Your task: Below are the records; work out how many lines among them contain "Reto", and write nothing besides that number.

Data provided:
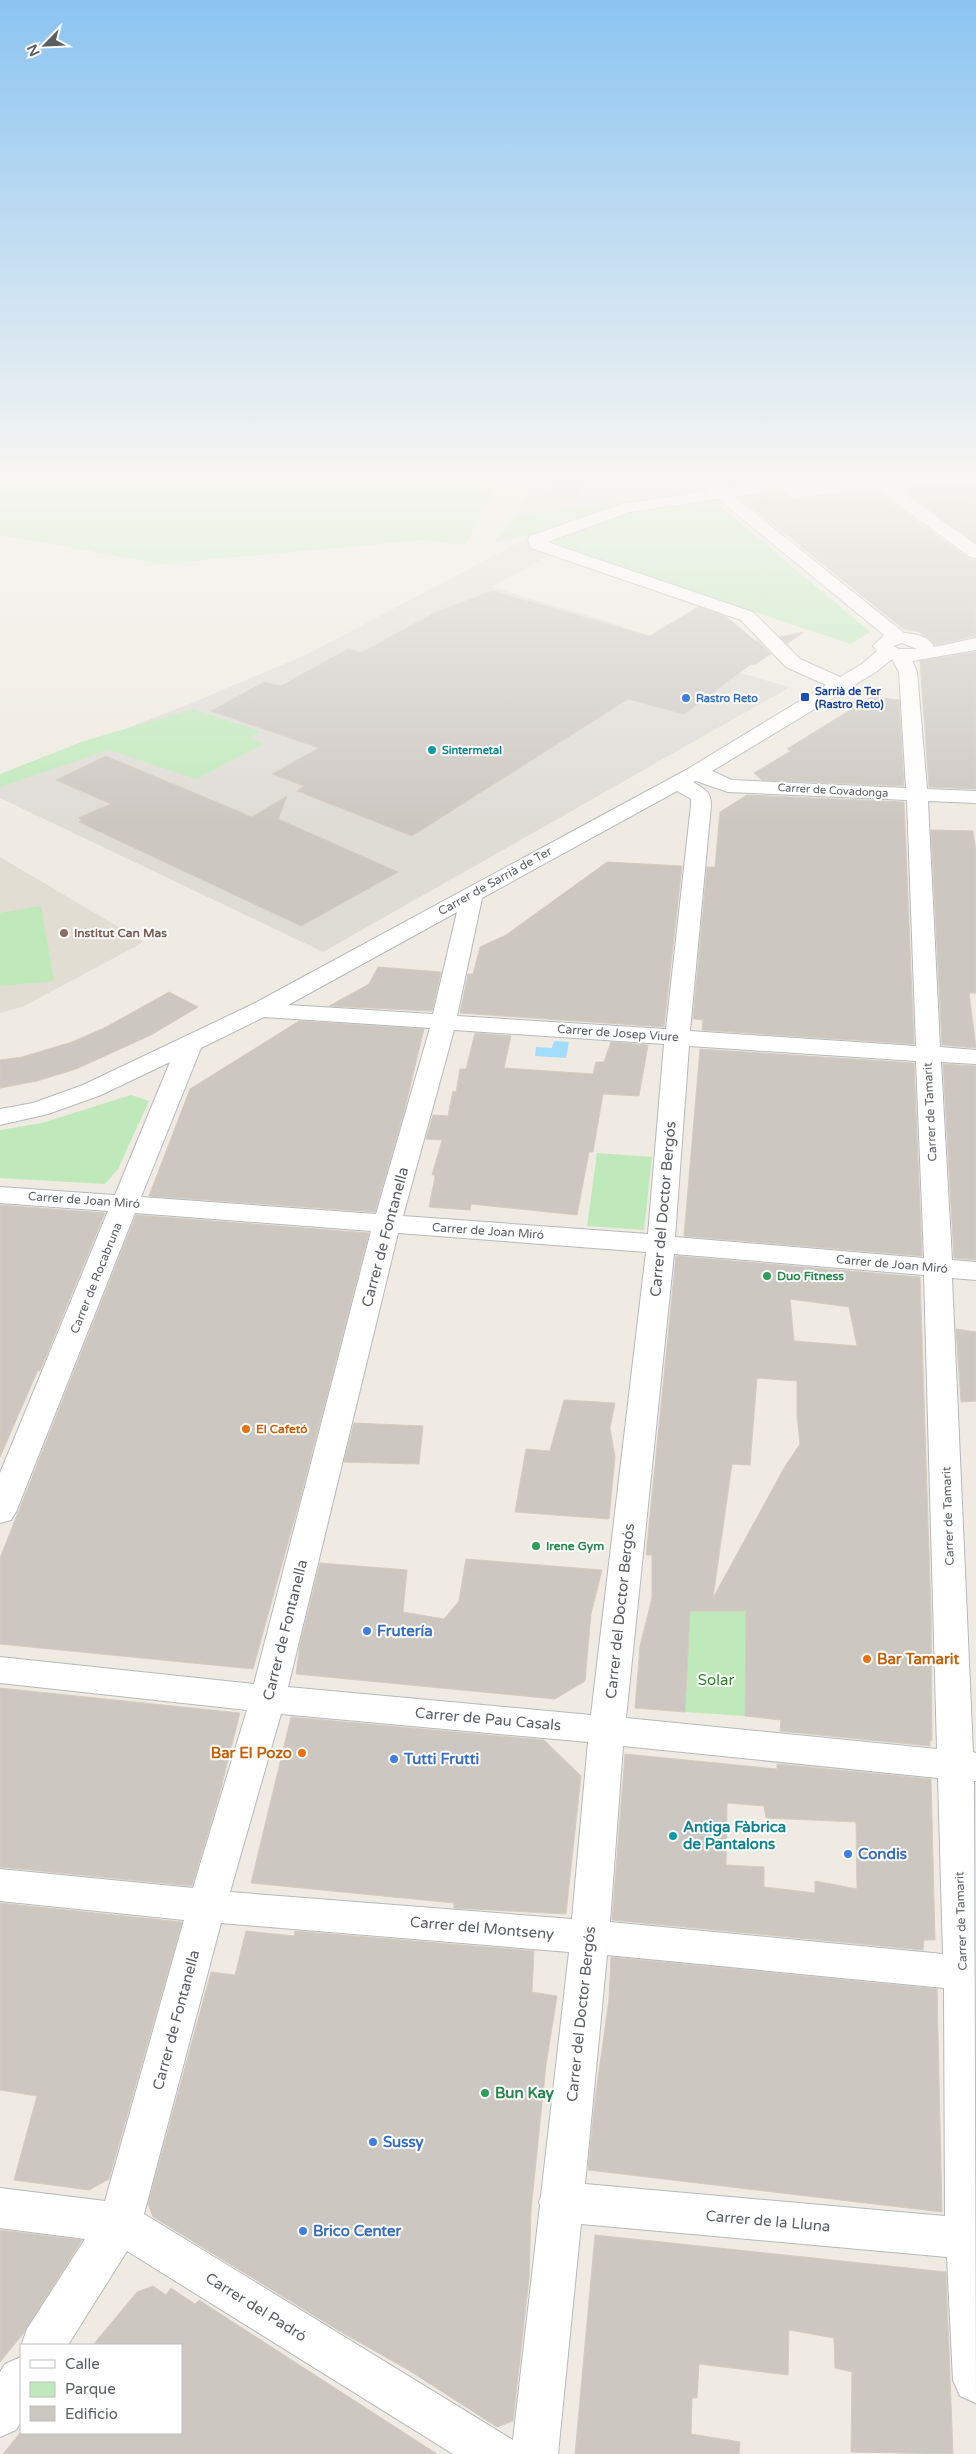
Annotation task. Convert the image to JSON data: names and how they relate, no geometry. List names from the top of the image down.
{
  "streets": {
    "street": [
      "Carrer de Covadonga",
      "Carrer de Sarrià de Ter",
      "Carrer de Josep Viure",
      "Carrer de Tamarit",
      "Carrer de Joan Miró",
      "Carrer del Doctor Bergós",
      "Carrer de Fontanella",
      "Carrer de Rocabruna",
      "Carrer de Pau Casals",
      "Carrer del Montseny",
      "Carrer de la Lluna",
      "Carrer del Padró"
    ]
  },
  "crossings": [
    ["Carrer de Covadonga", "Carrer de Sarrià de Ter"],
    ["Carrer de Covadonga", "Carrer de Tamarit"],
    ["Carrer de Covadonga", "Carrer del Doctor Bergós"],
    ["Carrer de Sarrià de Ter", "Carrer de Josep Viure"],
    ["Carrer de Sarrià de Ter", "Carrer de Tamarit"],
    ["Carrer de Sarrià de Ter", "Carrer del Doctor Bergós"],
    ["Carrer de Sarrià de Ter", "Carrer de Fontanella"],
    ["Carrer de Sarrià de Ter", "Carrer de Rocabruna"],
    ["Carrer de Josep Viure", "Carrer de Tamarit"],
    ["Carrer de Josep Viure", "Carrer del Doctor Bergós"],
    ["Carrer de Josep Viure", "Carrer de Fontanella"],
    ["Carrer de Tamarit", "Carrer de Joan Miró"],
    ["Carrer de Tamarit", "Carrer de Pau Casals"],
    ["Carrer de Tamarit", "Carrer del Montseny"],
    ["Carrer de Tamarit", "Carrer de la Lluna"],
    ["Carrer de Joan Miró", "Carrer del Doctor Bergós"],
    ["Carrer de Joan Miró", "Carrer de Fontanella"],
    ["Carrer de Joan Miró", "Carrer de Rocabruna"],
    ["Carrer del Doctor Bergós", "Carrer de Pau Casals"],
    ["Carrer del Doctor Bergós", "Carrer del Montseny"],
    ["Carrer del Doctor Bergós", "Carrer de la Lluna"],
    ["Carrer de Fontanella", "Carrer de Pau Casals"],
    ["Carrer de Fontanella", "Carrer del Montseny"],
    ["Carrer de Fontanella", "Carrer del Padró"]
  ],
  "parks": ["Solar"],
  "places": {
    "transit": ["Sarrià de Ter (Rastro Reto)"],
    "other": [
      "Rastro Reto",
      "Sintermetal",
      "Institut Can Mas",
      "Duo Fitness",
      "El Cafetó",
      "Irene Gym",
      "Frutería",
      "Bar Tamarit",
      "Bar El Pozo",
      "Tutti Frutti",
      "Antiga Fàbrica de Pantalons",
      "Condis",
      "Bun Kay",
      "Sussy",
      "Brico Center"
    ]
  },
  "legend": ["Calle", "Parque", "Edificio"],
  "north": "bottom left"
}
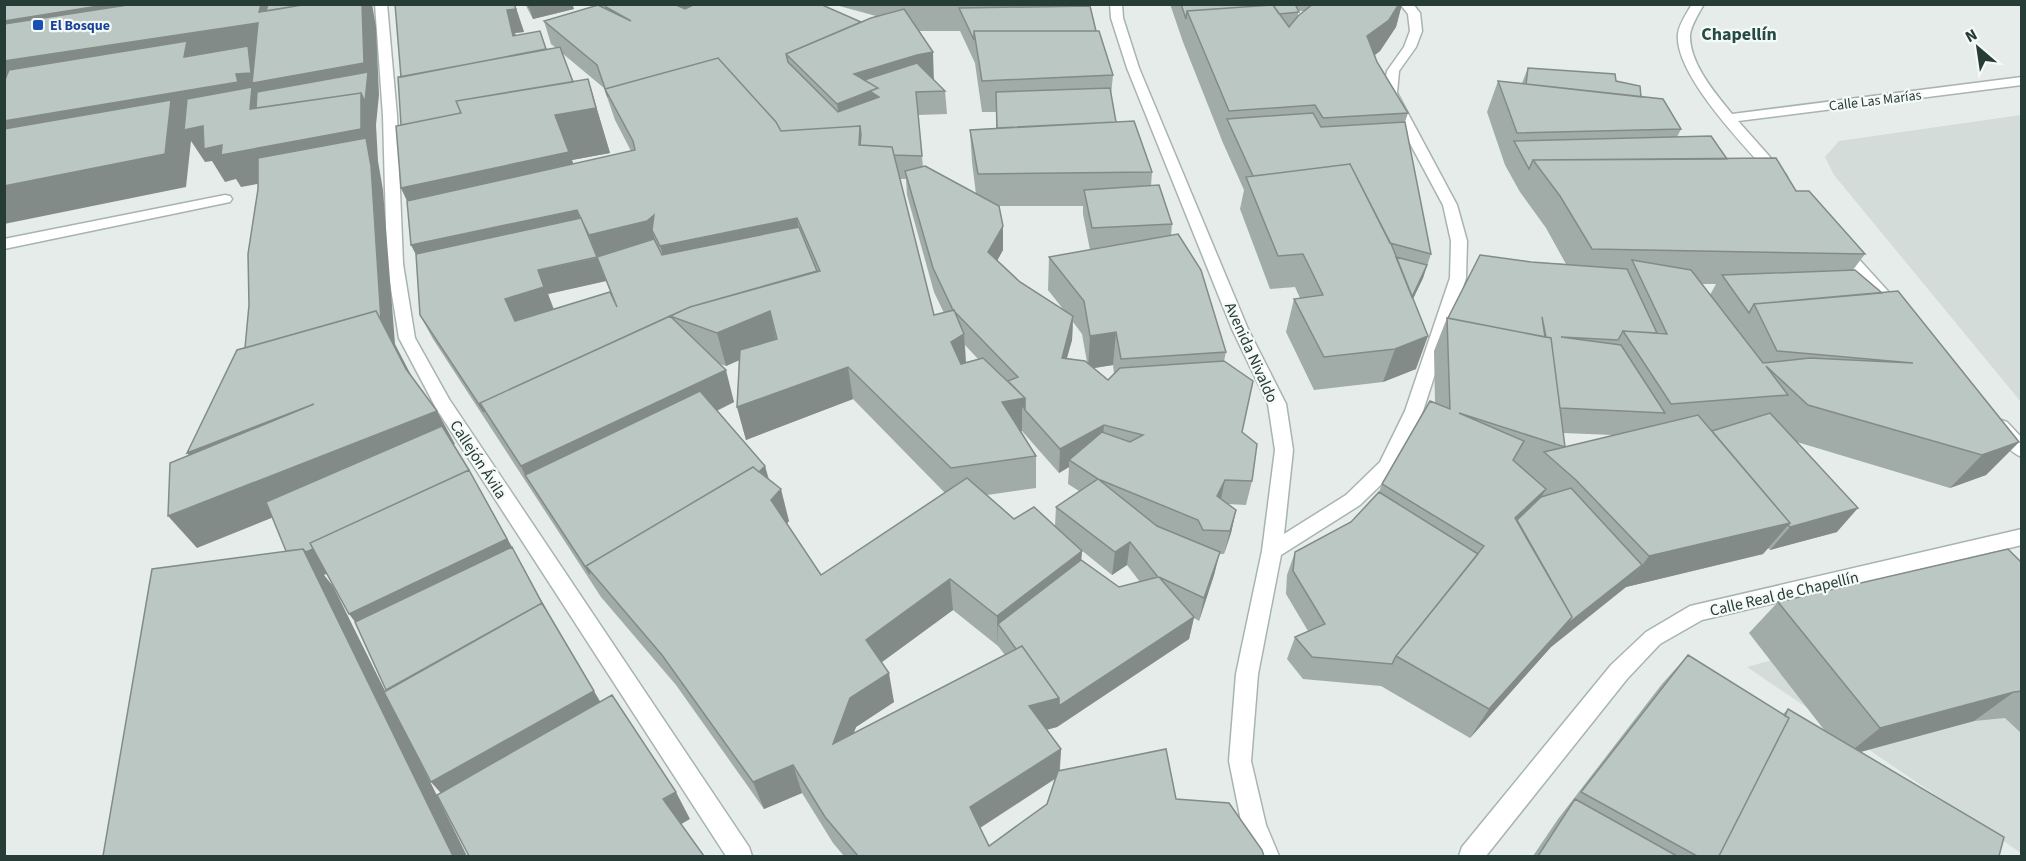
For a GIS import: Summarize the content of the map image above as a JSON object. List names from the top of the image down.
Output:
{
  "streets": {
    "street": [
      "Calle Las Marías",
      "Avenida Nivaldo",
      "Callejón Ávila",
      "Calle Real de Chapellín"
    ]
  },
  "districts": ["Chapellín"],
  "places": {
    "transit": ["El Bosque"]
  },
  "north": "top left"
}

Task result: 2